One Life Stand is a solid offering, and musically it sounds like a precursor to Made in the Dark. There’s similar musical elements that sound like they could have been lifted from either of the last two albums. As the band suggested this is a much mellower release, but it’s still typically Hot Chip, albeit with a slightly darker edge. It is littered with tracks haunted by Alex Taylor’s unique vocals, and the band’s trademark synths and glitchy bleeps. But it also goes further, showcasing their production sophistication and daringness to be different, with a swag of ballad-esque tracks. Love seems to be a dominant theme, especially in the bizarrely homoerotic Brothers.

Although this album will become the basis of many arguments over whether the band have explored new sounds or returned to old, it could be said that the group have simply taken the best elements of their past work and rolled them all into one. Unfortunately the biggest criticism I have is that the album starts off strong, but descends to a place that’s arguably a bit too mellow by the end. Although, as everything with One Life Stand appears to be a contraindication, it is hard to distinguish if this in fact a flaw or a clever decision by the band. The trend du jour of a strong 80s influence – especially on the ballads – is marked all over these tracks.

Whilst the title track (and lead single) will prove to be the biggest hit of all of what’s on offer here, the album doesn’t contain the big anthemic songs we’ve become accustomed to, like Over and Over, Boy from School or Shake a Fist. While there are still stand outs, like I Feel Better, the chilled Alley Cats and We Have Love. The album is overall lower on dancefloor tracks. But do not fret, these will no doubt still be delivered in the form of remixes. Perhaps this was a conscious decision by the band, allowing them to focus on making the music they want to, and not necessarily dancefloor filler.

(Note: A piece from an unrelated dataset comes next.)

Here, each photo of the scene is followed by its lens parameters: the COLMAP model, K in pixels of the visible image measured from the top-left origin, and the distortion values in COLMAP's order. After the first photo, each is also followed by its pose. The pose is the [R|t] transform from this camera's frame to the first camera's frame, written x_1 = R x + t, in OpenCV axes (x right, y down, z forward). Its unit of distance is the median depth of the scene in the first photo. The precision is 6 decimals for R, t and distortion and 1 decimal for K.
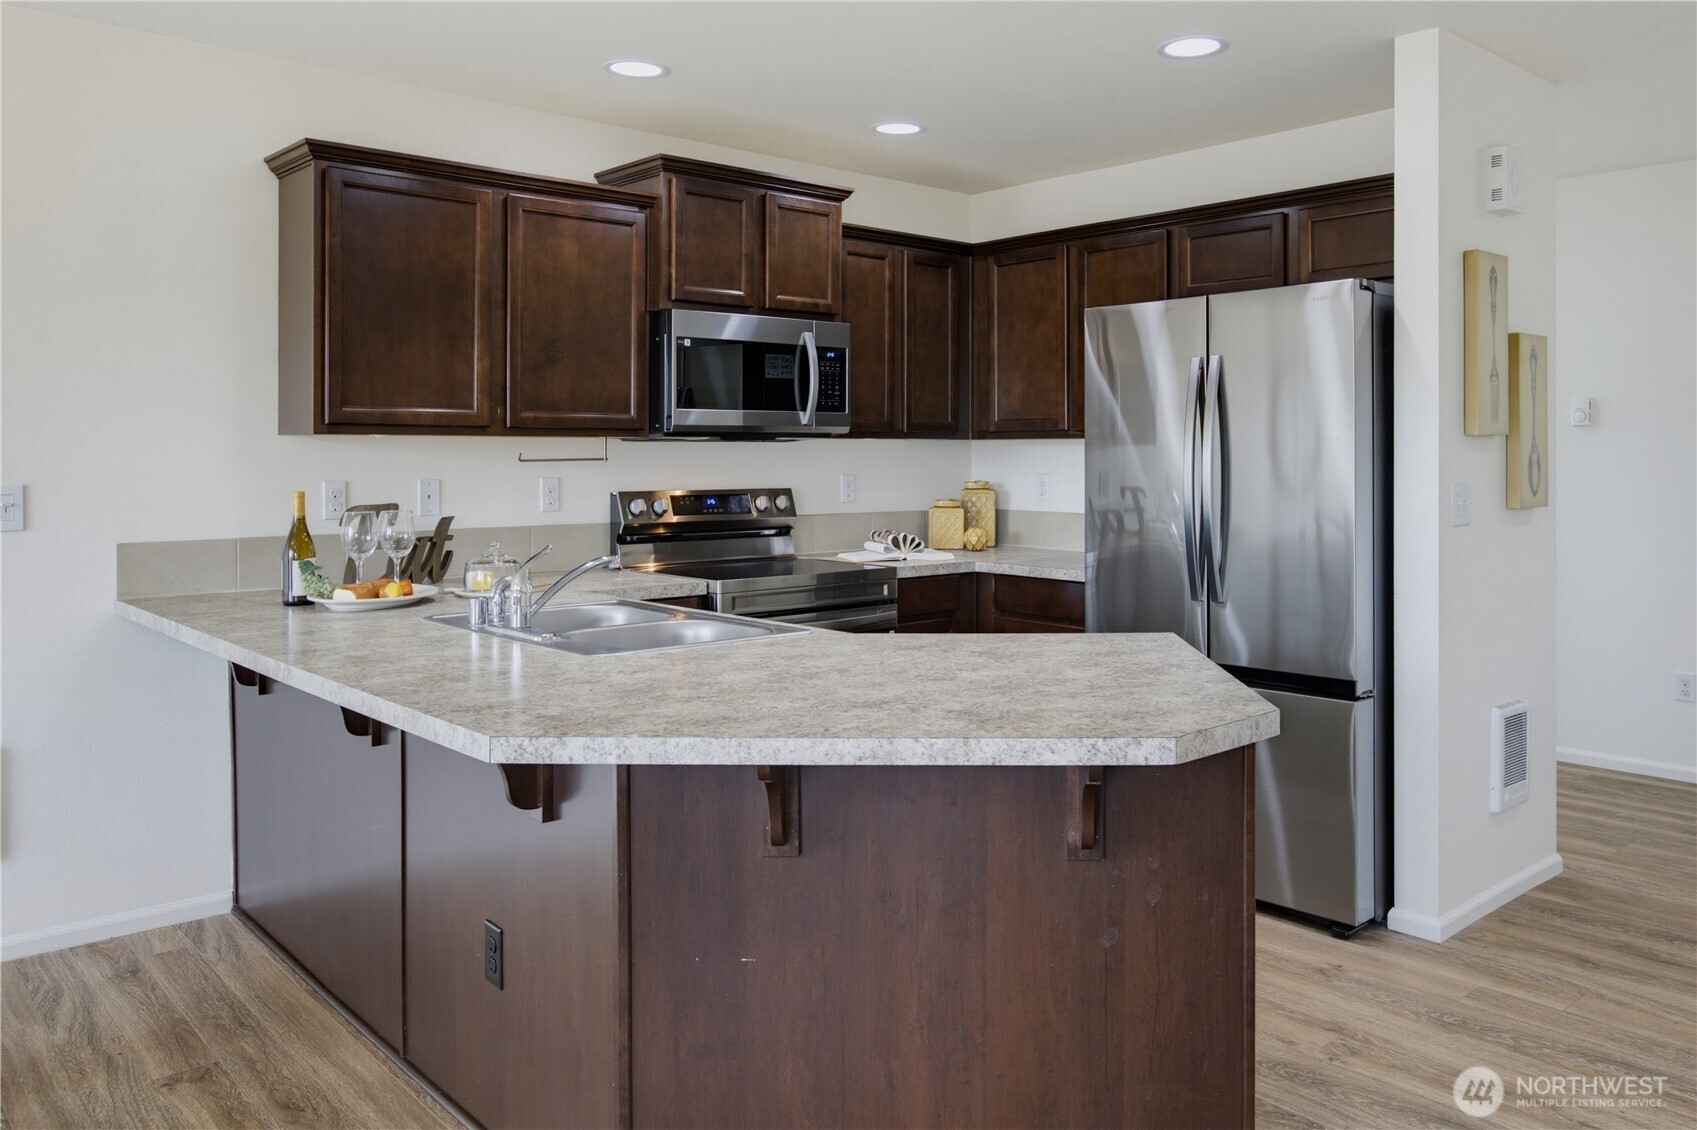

Like every Hot Chip album this will require multiple listens before you’ve fully absorbed its beauty. The problem is people have come to expect different things from the band, with all three previous albums offering a contrasting sound. For fans, how much you get out this will depend on what stage of Hot Chip’s career you fell in love with them. it’s certainly worth giving a few rotations and is another solid release. It will be interesting to see what direction they head in for album number five.